_TASK A_
Answer these questions about the passage on electromagnetic propulsion:
(i) In which decade were pulsed plasma thrusters developed?
(ii) Which 1964 mission marked the first planetary use of electric propulsion?
(iii) Has any pulsed inductive thruster system flown in space?

_EXTRACT TO READ_
----------------------------------------

A NASA electromagnetic-propulsion review by Myers identifies three main types of electromagnetic propulsion systems: pulsed plasma thrusters (PPTs), magnetoplasmadynamic thrusters (MPD), and pulsed-inductive thrusters (PIT). PPTs had already flown for attitude/drag makeup; MPD devices had space heritage in experimental regimes; and PITs sought to reduce electrode-erosion limits by inductive coupling.[7] The review emphasized benefits (high specific impulse, precise impulse bits, robustness) alongside unresolved issues (efficiency, cathode wear, spacecraft power/integration), presenting these as electric-propulsion architectures that still accelerate propellant even when strong fields are central to their operation.[7]

Pulsed plasma thrusters (PPTs) represent the earliest class of electromagnetic propulsion systems to achieve operational deployment in space.[7] Developed in the 1960s, these thrusters generate thrust by ablating solid propellant with an arc discharge and accelerating the resulting plasma via Lorentz forces.[7] Unlike later concepts relying on inductive or steady-state operation, PPTs utilize compact, low-power, pulsed configurations suitable for satellite positioning and drag compensation.[7] The Soviet Zond-2 Mars mission in 1964 marked the first planetary use of electric propulsion, followed by successive U.S. deployments culminating in the Nova satellite series.[7] PPTs remain relevant for low-mass spacecraft requiring precise impulse bits, though scalability to higher power levels has presented technical challenges.[7]

Magnetoplasmadynamic thrusters (MPDTs) are another major class of electromagnetic propulsion systems investigated for both quasi-steady and steady-state spaceflight applications.[7] Operating through the Lorentz force generated by the interaction of discharge currents with self-induced or externally applied magnetic fields, MPD thrusters were among the first electric propulsion devices to fly in space.[7] Initial experimental campaigns explored both self-field and applied-field configurations, with development advancing through international programs aimed at supporting high-power planetary missions.[7] While technological challenges remain—including efficiency optimization and cathode erosion—MPD thrusters continue to serve as a key pathway toward scalable, high-thrust, long-duration propulsion architectures.[7]

Pulsed inductive thrusters (PITs) are a form of electromagnetic propulsion developed to overcome the erosion and lifetime limitations of electrode-based systems.[7] By inducing plasma currents through time-varying magnetic fields, PITs accelerate neutral propellants without requiring physical contact between conductors and plasma.[7] The concept originated in the late 1960s and evolved through successive experimental designs focused on performance scaling, circuit optimization, and propellant compatibility.[7] Although no PIT system has flown in space, the thruster class remains of interest due to its potential for high-efficiency, long-duration propulsion with minimal material degradation, particularly in missions requiring flexible propellant selection and reduced contamination risk.[7]

Physics-frontier framing (Millis 1998; Minami & Musha 2012)

----------------------------------------

Stored data:
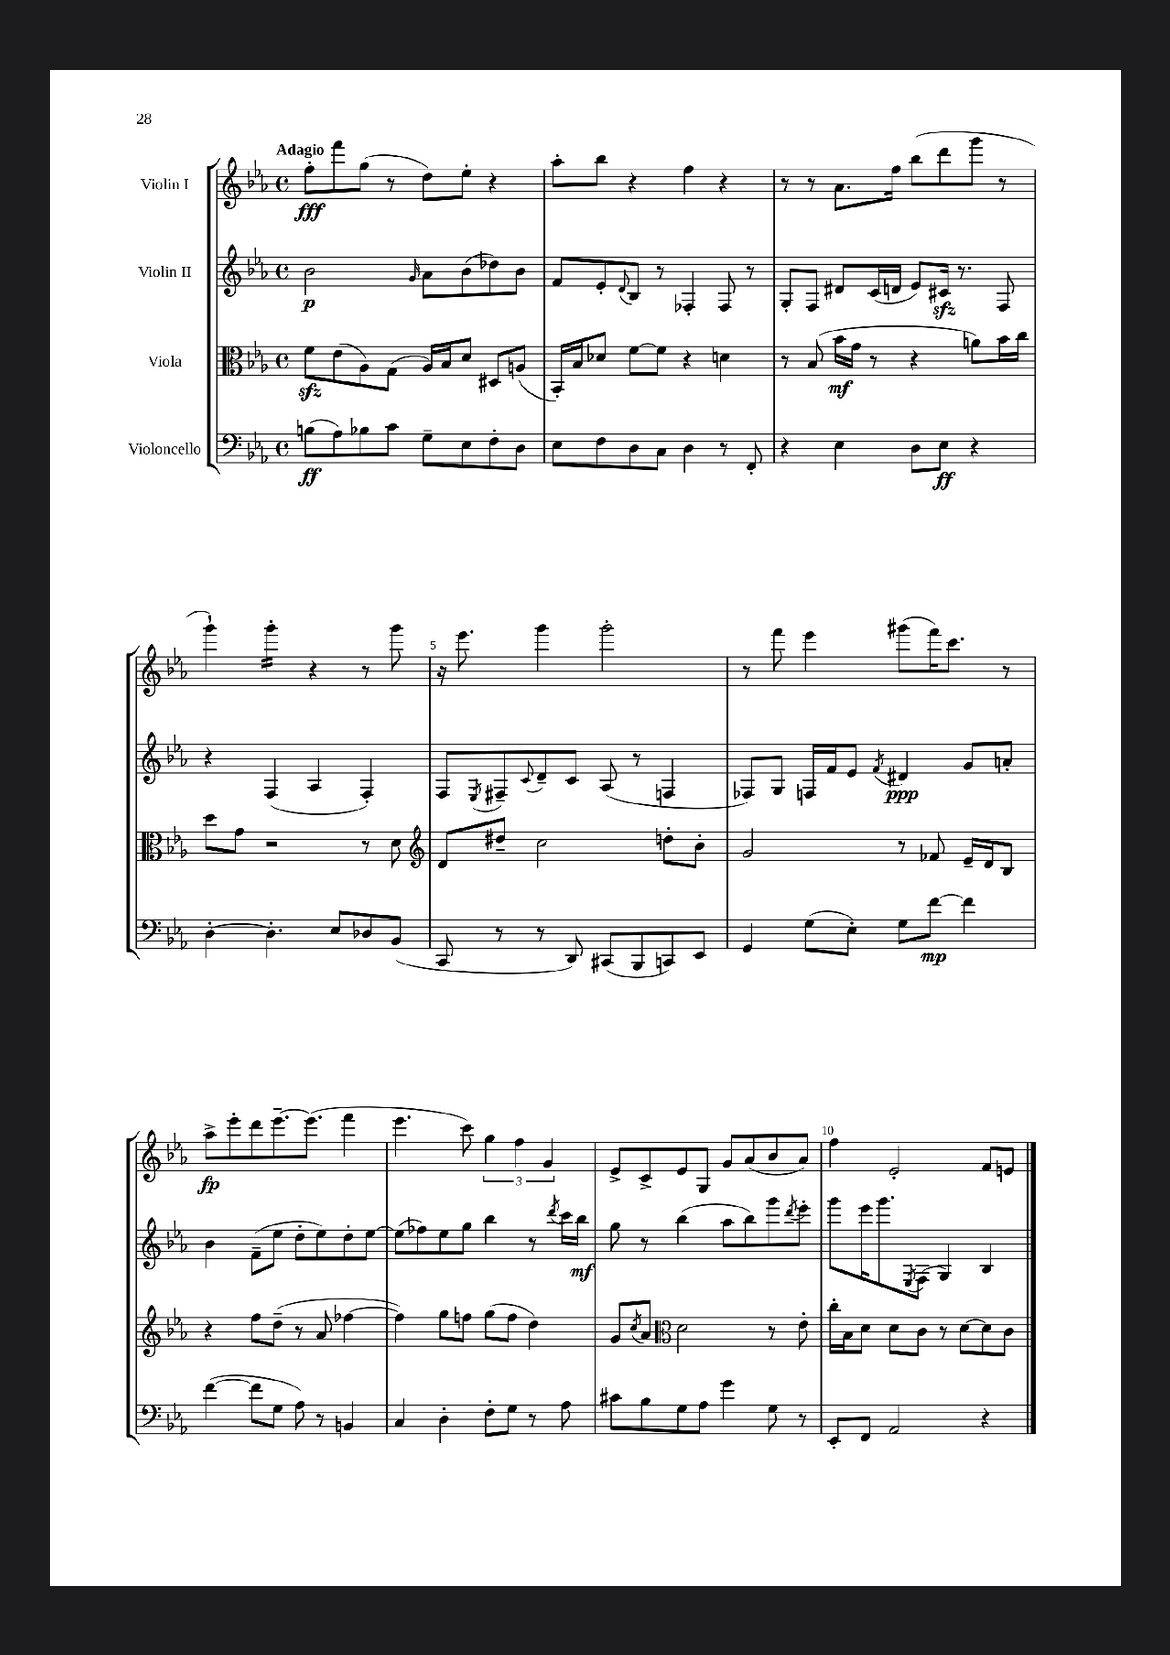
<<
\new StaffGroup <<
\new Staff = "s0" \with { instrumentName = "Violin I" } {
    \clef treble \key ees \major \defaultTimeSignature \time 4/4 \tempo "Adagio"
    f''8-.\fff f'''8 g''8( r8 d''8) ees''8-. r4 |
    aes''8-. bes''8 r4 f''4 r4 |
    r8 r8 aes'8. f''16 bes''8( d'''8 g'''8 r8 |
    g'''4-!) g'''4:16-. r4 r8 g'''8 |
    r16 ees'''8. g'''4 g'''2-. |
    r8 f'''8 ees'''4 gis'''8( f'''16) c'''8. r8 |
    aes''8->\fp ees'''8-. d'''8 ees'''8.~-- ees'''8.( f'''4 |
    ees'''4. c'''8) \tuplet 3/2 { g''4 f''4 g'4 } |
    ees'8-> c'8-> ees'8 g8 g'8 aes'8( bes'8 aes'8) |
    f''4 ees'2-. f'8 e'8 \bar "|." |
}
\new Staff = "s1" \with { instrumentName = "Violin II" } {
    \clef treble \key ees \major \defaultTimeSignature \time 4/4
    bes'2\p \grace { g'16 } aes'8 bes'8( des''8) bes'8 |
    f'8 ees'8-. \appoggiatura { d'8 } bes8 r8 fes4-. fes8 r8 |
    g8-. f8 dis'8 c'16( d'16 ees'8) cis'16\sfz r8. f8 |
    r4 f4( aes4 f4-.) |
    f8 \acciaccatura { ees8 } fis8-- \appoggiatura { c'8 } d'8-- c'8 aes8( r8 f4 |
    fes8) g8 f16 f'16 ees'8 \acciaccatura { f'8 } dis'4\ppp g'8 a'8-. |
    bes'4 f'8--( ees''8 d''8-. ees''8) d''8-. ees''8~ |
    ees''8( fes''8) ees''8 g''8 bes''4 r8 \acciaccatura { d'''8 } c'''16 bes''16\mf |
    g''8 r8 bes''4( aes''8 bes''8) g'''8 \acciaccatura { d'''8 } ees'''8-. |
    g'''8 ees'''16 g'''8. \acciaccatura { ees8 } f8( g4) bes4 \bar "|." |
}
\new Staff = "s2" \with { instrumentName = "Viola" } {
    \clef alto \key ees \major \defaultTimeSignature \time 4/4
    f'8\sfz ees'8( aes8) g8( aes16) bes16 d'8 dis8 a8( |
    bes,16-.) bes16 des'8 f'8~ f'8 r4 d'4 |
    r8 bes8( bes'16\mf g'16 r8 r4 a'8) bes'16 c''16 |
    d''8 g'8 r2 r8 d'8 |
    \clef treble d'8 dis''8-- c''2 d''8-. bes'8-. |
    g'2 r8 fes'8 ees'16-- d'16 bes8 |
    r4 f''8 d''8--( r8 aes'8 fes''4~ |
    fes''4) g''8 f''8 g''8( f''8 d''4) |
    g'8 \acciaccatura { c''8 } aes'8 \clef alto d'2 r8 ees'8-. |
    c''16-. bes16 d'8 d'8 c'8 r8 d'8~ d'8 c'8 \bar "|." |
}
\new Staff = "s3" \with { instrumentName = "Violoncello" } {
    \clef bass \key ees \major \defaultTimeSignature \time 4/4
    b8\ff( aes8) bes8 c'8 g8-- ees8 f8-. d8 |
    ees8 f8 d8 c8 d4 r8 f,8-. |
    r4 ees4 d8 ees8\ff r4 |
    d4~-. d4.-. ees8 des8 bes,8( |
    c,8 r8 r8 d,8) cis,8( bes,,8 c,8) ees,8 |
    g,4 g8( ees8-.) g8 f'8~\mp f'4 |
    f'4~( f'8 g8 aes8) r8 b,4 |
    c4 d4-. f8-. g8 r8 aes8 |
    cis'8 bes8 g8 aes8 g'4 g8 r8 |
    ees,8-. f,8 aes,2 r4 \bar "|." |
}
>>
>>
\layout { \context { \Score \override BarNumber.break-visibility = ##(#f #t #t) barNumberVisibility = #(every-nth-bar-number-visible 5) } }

----------------------------------------

_TASK B_
Quote the listing from its first line through the line holding "des''8) bes'8 |", inclusive, and leave the pictures out of your answer.

_TASK SOLUTION A_
(i) The 1960s.
(ii) The Soviet Zond-2 Mars mission.
(iii) No, no PIT system has flown in space.

_TASK SOLUTION B_
<<
\new StaffGroup <<
\new Staff = "s0" \with { instrumentName = "Violin I" } {
    \clef treble \key ees \major \defaultTimeSignature \time 4/4 \tempo "Adagio"
    f''8-.\fff f'''8 g''8( r8 d''8) ees''8-. r4 |
    aes''8-. bes''8 r4 f''4 r4 |
    r8 r8 aes'8. f''16 bes''8( d'''8 g'''8 r8 |
    g'''4-!) g'''4:16-. r4 r8 g'''8 |
    r16 ees'''8. g'''4 g'''2-. |
    r8 f'''8 ees'''4 gis'''8( f'''16) c'''8. r8 |
    aes''8->\fp ees'''8-. d'''8 ees'''8.~-- ees'''8.( f'''4 |
    ees'''4. c'''8) \tuplet 3/2 { g''4 f''4 g'4 } |
    ees'8-> c'8-> ees'8 g8 g'8 aes'8( bes'8 aes'8) |
    f''4 ees'2-. f'8 e'8 \bar "|." |
}
\new Staff = "s1" \with { instrumentName = "Violin II" } {
    \clef treble \key ees \major \defaultTimeSignature \time 4/4
    bes'2\p \grace { g'16 } aes'8 bes'8( des''8) bes'8 |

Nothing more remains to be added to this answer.